START QUOTED PASSAGE
Tuesday, November 29, 2005

Small Worlds

Aldon (who has definitely become an extended part of our community, along with Coturnix) pointed me to "I Love Colonscophy." It's good to know it's there if you need it.

I'm never any good at finding the cool sites, but I thought about what I'm working on or thinking about at any point in my day, and went looking for some like-minded bloggers. I played field hockey in college, which is one of those sports that's useless once you're out of school, but I did find some others interested in the sport. My Humanities class is reading "When Bad Things Happen to Good People," which led me to the Velveteen Rabbi. The kids are home, so when they finish beating each other up, they can enter the mind of a leading guru of the seven-year-old boy crowd, Captain Underpants. Yes, it's as gross as it seems. Right up there with one of their other favorite hobbies, pickin' boogers (check out the Kids FEMA Rap). Now Sparky is scratching at the door.

So what does this prove? That there's a Jack for every Jill, that at any given moment, if I want to connect with like-minded people and chat about something -- just about anything -- I can find a community in the blogdom. If that fails, I can try to create one. So even though I blow a little hot and cold on the blogdom, I gotta say: how cool is that?

Monday, November 28, 2005

Response to Joe -- Exactly!

Blogging gives us the best of both worlds: informal discourse, PLUS a captive audience. Look at Michele's "cocktail hour" post. We get to chat, connect, feel like we have some cyberfriends, but no one traps you in a corner discussing his colonoscopy, sneezes on your food, or rattles her ice cubes then says, "Excuse me, I need another drink." It's a feeling of connection, without all the awkward body language.

My Personal Thoughts

Colin raises the issue of the "personal" nature of blogging in his "other" blog.

That's one thing that's bothered me about our attempts to define a blog aesthetic. We've at least toyed with idea that blogs are "personal," and I don't agree. Some are, and some aren't. The dictionary defines personal as "private." I would define it as "of an intimate nature." Whether a blog contains personal details seems irrelevant to me as to whether it works.
END QUOTED PASSAGE
→ EXERCISE PROMPT:
Answer the following questions using the blog posts.
(a) What sport did the writer play in college?
(b) What book is the writer's Humanities class reading?
(c) What definition of "personal" does the writer attribute to the dictionary?
START STORED RECORDS
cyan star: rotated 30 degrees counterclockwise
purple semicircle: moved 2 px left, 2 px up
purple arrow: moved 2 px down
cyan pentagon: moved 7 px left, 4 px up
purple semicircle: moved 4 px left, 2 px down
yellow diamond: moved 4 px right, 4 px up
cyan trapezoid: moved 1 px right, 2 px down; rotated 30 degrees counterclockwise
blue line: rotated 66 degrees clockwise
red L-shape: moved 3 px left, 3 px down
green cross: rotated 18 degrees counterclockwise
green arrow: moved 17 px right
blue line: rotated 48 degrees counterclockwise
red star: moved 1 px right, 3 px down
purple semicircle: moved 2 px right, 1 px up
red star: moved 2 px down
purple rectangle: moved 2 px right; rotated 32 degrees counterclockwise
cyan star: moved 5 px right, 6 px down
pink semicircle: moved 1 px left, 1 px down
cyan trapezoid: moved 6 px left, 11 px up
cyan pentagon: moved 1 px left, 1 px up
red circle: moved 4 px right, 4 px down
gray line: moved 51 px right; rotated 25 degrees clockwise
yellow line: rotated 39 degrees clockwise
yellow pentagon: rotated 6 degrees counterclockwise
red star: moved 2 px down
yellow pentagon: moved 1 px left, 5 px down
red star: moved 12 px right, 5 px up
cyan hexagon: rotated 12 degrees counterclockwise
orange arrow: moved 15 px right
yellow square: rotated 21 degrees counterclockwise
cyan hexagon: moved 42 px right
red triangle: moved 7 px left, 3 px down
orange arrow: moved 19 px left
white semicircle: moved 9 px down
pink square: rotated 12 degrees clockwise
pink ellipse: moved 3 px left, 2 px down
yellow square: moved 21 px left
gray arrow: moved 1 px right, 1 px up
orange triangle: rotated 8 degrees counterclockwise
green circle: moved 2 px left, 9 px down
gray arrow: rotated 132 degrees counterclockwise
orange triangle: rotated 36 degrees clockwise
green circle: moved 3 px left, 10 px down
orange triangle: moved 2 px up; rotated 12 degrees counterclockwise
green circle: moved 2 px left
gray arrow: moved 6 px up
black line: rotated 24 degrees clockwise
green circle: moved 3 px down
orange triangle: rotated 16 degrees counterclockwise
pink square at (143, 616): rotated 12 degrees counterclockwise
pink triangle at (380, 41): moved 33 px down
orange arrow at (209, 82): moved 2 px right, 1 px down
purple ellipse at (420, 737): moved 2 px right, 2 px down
END STORED RECORDS
→ SOLUTION:
(a) Field hockey.
(b) "When Bad Things Happen to Good People."
(c) "Private."